Inspirational initiatives like the Kerala Road Safety Hackathon should be taken to heart. As technology professionals, we have an amazing opportunity to create new and cost-effective solutions that can improve the lives of millions. Kerala has the advantage of a network of wealthy backers with its hackathon, which represents one of many possible paths towards development of solutions. More traditional paths, such as those found in the corporate environment, also play a role. But we should never limit ourselves to cooperation with financial and tech giants.
We’ve all heard the cliched motivational stories of garage-based startups and local success stories. Problems like those faced in Kerala are prevalent everywhere in the world, and we don’t have to wait for authorities or leadership to make solutions of our own. For every major developers conference and tech convention, there are thousands of smaller moments in time when people who are intimately aware of local problems cross paths.

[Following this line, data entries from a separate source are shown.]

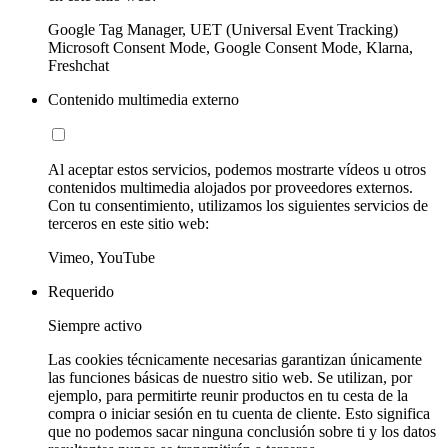
Google Tag Manager, UET (Universal Event Tracking)
Microsoft Consent Mode, Google Consent Mode, Klarna,
Freshchat
Contenido multimedia externo
Al aceptar estos servicios, podemos mostrarte vídeos u otros
contenidos multimedia alojados por proveedores externos.
Con tu consentimiento, utilizamos los siguientes servicios de
terceros en este sitio web:
Vimeo, YouTube
Requerido
Siempre activo
Las cookies técnicamente necesarias garantizan únicamente
las funciones básicas de nuestro sitio web. Se utilizan, por
ejemplo, para permitirte reunir productos en tu cesta de la
compra o iniciar sesión en tu cuenta de cliente. Esto significa
que no podemos sacar ninguna conclusión sobre ti y los datos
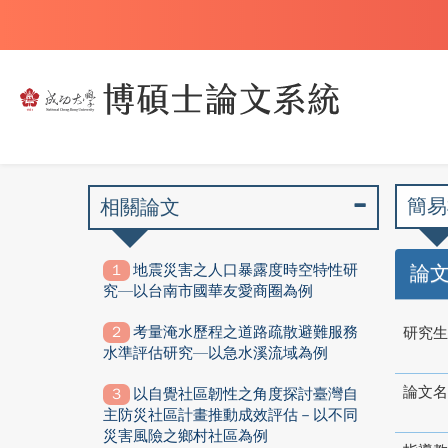
簡易
相關論文
地震災害之人口暴露度時空特性研
論
究—以台南市國華友愛商圈為例
考量淹水歷程之道路疏散避難服務
研究生
水準評估研究—以急水溪流域為例
論文名
以自覺社區韌性之角度探討臺灣自
主防災社區計畫推動成效評估－以不同
災害風險之鄉村社區為例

Find a local hackerspace, go to a meetup or approach a sponsor. Find a need and fill it.
Kerala is about to experience an unprecedented event for developers and industry experts. On August 22, 2015, there is major potential for a positive change in the traffic conditions of one of India’s most dangerous states for drivers. The potential for this kind of action to take place around the world is phenomenal, and in many ways it is already being put into action every day. There are always local problems that can be solved in innovative ways by the new approaches offered by software and technology.